● **Task requirements**: Find every line in the material below that contains the string "logo", and copy each of those lines in full.

Stored data

____________________

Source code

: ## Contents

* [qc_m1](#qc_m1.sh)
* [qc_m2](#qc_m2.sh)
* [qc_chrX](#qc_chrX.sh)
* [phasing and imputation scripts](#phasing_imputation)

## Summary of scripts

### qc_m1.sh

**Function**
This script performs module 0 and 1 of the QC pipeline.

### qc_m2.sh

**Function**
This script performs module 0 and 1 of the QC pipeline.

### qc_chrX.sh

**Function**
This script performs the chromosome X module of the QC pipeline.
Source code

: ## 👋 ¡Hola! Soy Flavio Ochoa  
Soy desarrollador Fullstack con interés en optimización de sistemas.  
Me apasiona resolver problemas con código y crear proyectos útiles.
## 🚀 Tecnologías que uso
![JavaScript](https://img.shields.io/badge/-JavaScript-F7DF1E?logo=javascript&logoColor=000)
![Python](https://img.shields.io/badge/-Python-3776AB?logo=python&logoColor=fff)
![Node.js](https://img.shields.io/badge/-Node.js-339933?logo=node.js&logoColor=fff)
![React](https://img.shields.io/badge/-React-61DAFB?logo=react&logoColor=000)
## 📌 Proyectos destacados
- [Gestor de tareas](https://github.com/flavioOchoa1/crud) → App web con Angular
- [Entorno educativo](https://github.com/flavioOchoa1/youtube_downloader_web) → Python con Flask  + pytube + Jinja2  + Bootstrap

____________________

● **Response to this exercise**:
![JavaScript](https://img.shields.io/badge/-JavaScript-F7DF1E?logo=javascript&logoColor=000)
![Python](https://img.shields.io/badge/-Python-3776AB?logo=python&logoColor=fff)
![Node.js](https://img.shields.io/badge/-Node.js-339933?logo=node.js&logoColor=fff)
![React](https://img.shields.io/badge/-React-61DAFB?logo=react&logoColor=000)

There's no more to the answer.